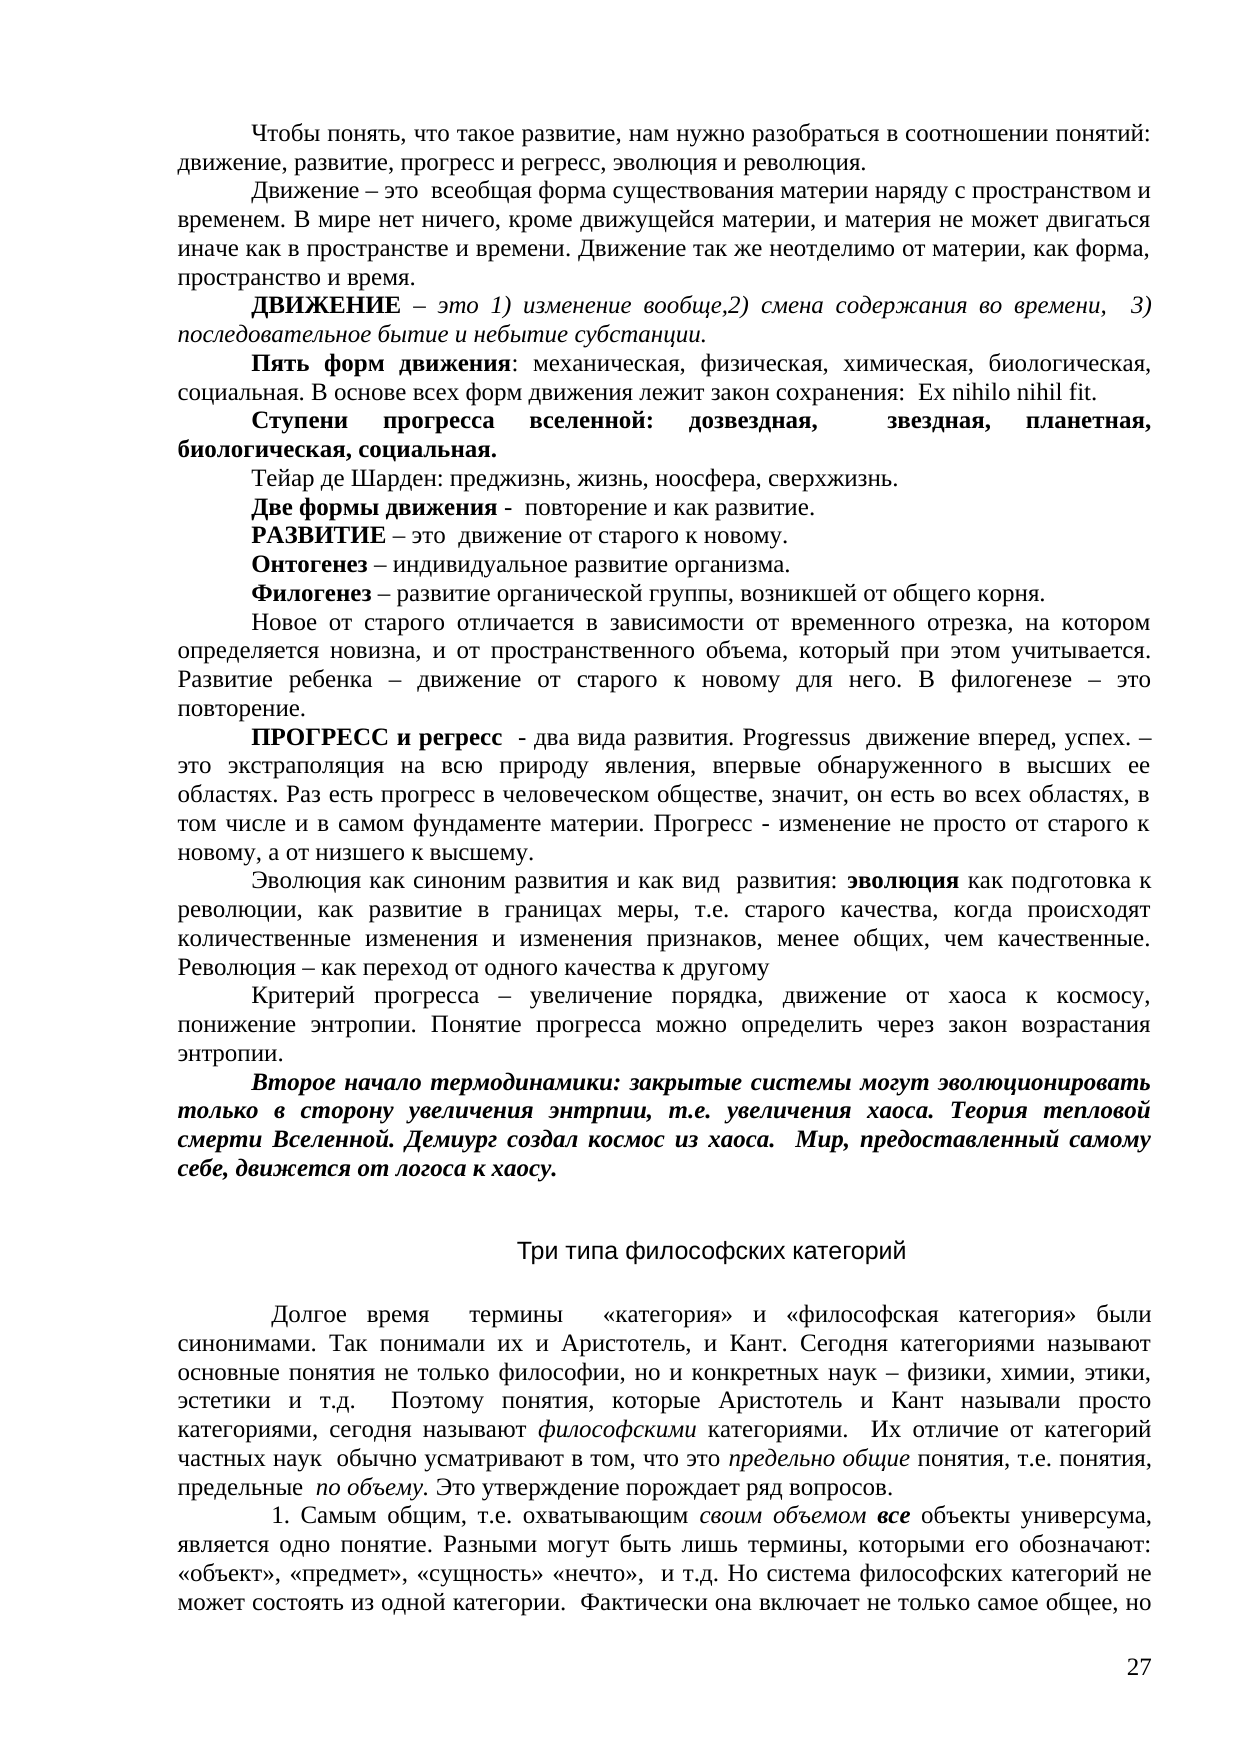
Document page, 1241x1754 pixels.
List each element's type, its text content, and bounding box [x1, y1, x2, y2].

text РАЗВИТИЕ – это движение от старого к новому. [177, 521, 1152, 549]
text Две формы движения - повторение и как развитие. [177, 492, 1152, 521]
text Онтогенез – индивидуальное развитие организма. [177, 549, 1152, 578]
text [177, 1501, 1152, 1616]
text Ступени прогресса вселенной: дозвездная, звездная, планетная, биологическая, социальная. [177, 406, 1152, 463]
text Новое от старого отличается в зависимости от временного отрезка, на котором определяется новизна, и от пространственного объема, который при этом учитывается. Развитие ребенка – движение от старого к новому для него. В филогенезе – это повторение. [177, 607, 1152, 722]
text Тейар де Шарден: преджизнь, жизнь, ноосфера, сверхжизнь. [177, 463, 1152, 492]
text Движение – это всеобщая форма существования материи наряду с пространством и временем. В мире нет ничего, кроме движущейся материи, и материя не может двигаться иначе как в пространстве и времени. Движение так же неотделимо от материи, как форма, пространство и время. [177, 176, 1152, 291]
subtitle Три типа философских категорий [177, 1236, 1152, 1264]
text ДВИЖЕНИЕ – это 1) изменение вообще,2) смена содержания во времени, 3) последовательное бытие и небытие субстанции. [177, 291, 1152, 348]
text Чтобы понять, что такое развитие, нам нужно разобраться в соотношении понятий: движение, развитие, прогресс и регресс, эволюция и революция. [177, 118, 1152, 176]
text Пять форм движения: механическая, физическая, химическая, биологическая, социальная. В основе всех форм движения лежит закон сохранения: Ex nihilo nihil fit. [177, 348, 1152, 406]
text ПРОГРЕСС и регресс - два вида развития. Progressus движение вперед, успех. – это экстраполяция на всю природу явления, впервые обнаруженного в высших ее областях. Раз есть прогресс в человеческом обществе, значит, он есть во всех областях, в том числе и в самом фундаменте материи. Прогресс - изменение не просто от старого к новому, а от низшего к высшему. [177, 722, 1152, 866]
text Критерий прогресса – увеличение порядка, движение от хаоса к космосу, понижение энтропии. Понятие прогресса можно определить через закон возрастания энтропии. [177, 981, 1152, 1067]
text Эволюция как синоним развития и как вид развития: эволюция как подготовка к революции, как развитие в границах меры, т.е. старого качества, когда происходят количественные изменения и изменения признаков, менее общих, чем качественные. Революция – как переход от одного качества к другому [177, 866, 1152, 981]
text Второе начало термодинамики: закрытые системы могут эволюционировать только в сторону увеличения энтрпии, т.е. увеличения хаоса. Теория тепловой смерти Вселенной. Демиург создал космос из хаоса. Мир, предоставленный самому себе, движется от логоса к хаосу. [177, 1067, 1152, 1182]
text Долгое время термины «категория» и «философская категория» были синонимами. Так понимали их и Аристотель, и Кант. Сегодня категориями называют основные понятия не только философии, но и конкретных наук – физики, химии, этики, эстетики и т.д. Поэтому понятия, которые Аристотель и Кант называли просто категориями, сегодня называют философскими категориями. Их отличие от категорий частных наук обычно усматривают в том, что это предельно общие понятия, т.е. понятия, предельные по объему. Это утверждение порождает ряд вопросов. [177, 1299, 1152, 1501]
text Филогенез – развитие органической группы, возникшей от общего корня. [177, 578, 1152, 607]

***

Scan the material for the string "регресс". Copy each line where it appears.

text Чтобы понять, что такое развитие, нам нужно разобраться в соотношении понятий: движение, развитие, прогресс и регресс, эволюция и революция. [177, 118, 1152, 176]
text ПРОГРЕСС и регресс - два вида развития. Progressus движение вперед, успех. – это экстраполяция на всю природу явления, впервые обнаруженного в высших ее областях. Раз есть прогресс в человеческом обществе, значит, он есть во всех областях, в том числе и в самом фундаменте материи. Прогресс - изменение не просто от старого к новому, а от низшего к высшему. [177, 722, 1152, 866]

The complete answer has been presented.